When you’re in the throws of being soooo excited about your shiny new business and the new life you’re creating for yourself it’s easy to assume that your friends and loved ones will be super happy for you and super supportive.
But what if they’re not?
Sometimes the reality can be very different.
In fact, a lot of the time it’s different, it’s a really common issue for people and it can really start to hold you back. It can make you feel ‘wrong’ in some way and question what you’re doing.
You’ll want to talk to your closest friends about your new venture but they seem completely disinterested in it…but also very frustrated when you don’t have time to meet them, or you have a deadline to hit and you have to get it done at the weekend and they just don’t ‘get it when you can’t come out to play’. It can feel REALLY disheartening.
We expect our closest people to be our biggest supporters so it’s unsurprising that it feels really rubbish when that doesn’t happen.
Thing is…your business just may not be their ‘thing’ and that’s ok, just because they love us doesn’t mean they’re obligated to promote us, use our products or even ask us about it!
You will gain and lose so many friends throughout the process of starting your own business and it can be a sad thing but it can also be a great thing!
It doesn’t necessarily mean those people aren’t going to be your friends anymore, either.
But you can find supportive biz besties that really have your back no matter what, people who will promote you, support you, celebrate with you and help you through the tough bits. You find them through people you work with, going to networking events, facebook groups, coaches…they’re all out there waiting!
When I had my jewellery business people would ask me how it was going all the time, and I actually really didn’t even like talking about it because I was in the throws of full on imposter syndrome and self doubt and I didn’t want to make a big deal out of it incase I failed.
Which I didn’t…I quit long before that ha! And I quit just after a close friend said to me. ‘Fran, you really should just get a proper job’. Ouch! But i understand now that it didn’t come from a bad place and we just have different outlooks on life and that’s all good.
With service based businesses it can be very different too. It can be something people don’t want to ask you about because they don’t understand, or to be honest they just aren’t interested!
Which is totally fine but you can’t take it personally.
Most of the friends I’ve had for years barely ask me a thing…seriously, pretty much never! They don’t read my content or listen to my podcast or interact in my group and help me out with the pesky algorithms. UNLESS it’s something they’re interested in. So I only talk to those friends about it and they are HUGELY supportive. It doesn’t mean those people love me any more than the others.

■ DATA BLOCK ■
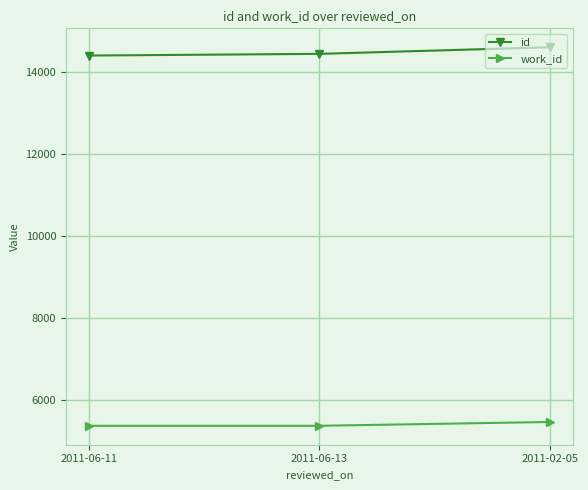

How many data points in id are less than 14433?

1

■ ASSIGNED TASK ■
Please write out the post about friends and a new business word for word, everything from "With service based" down to "than the others.".

■ ANSWER TO THE EXERCISE ■
With service based businesses it can be very different too. It can be something people don’t want to ask you about because they don’t understand, or to be honest they just aren’t interested!
Which is totally fine but you can’t take it personally.
Most of the friends I’ve had for years barely ask me a thing…seriously, pretty much never! They don’t read my content or listen to my podcast or interact in my group and help me out with the pesky algorithms. UNLESS it’s something they’re interested in. So I only talk to those friends about it and they are HUGELY supportive. It doesn’t mean those people love me any more than the others.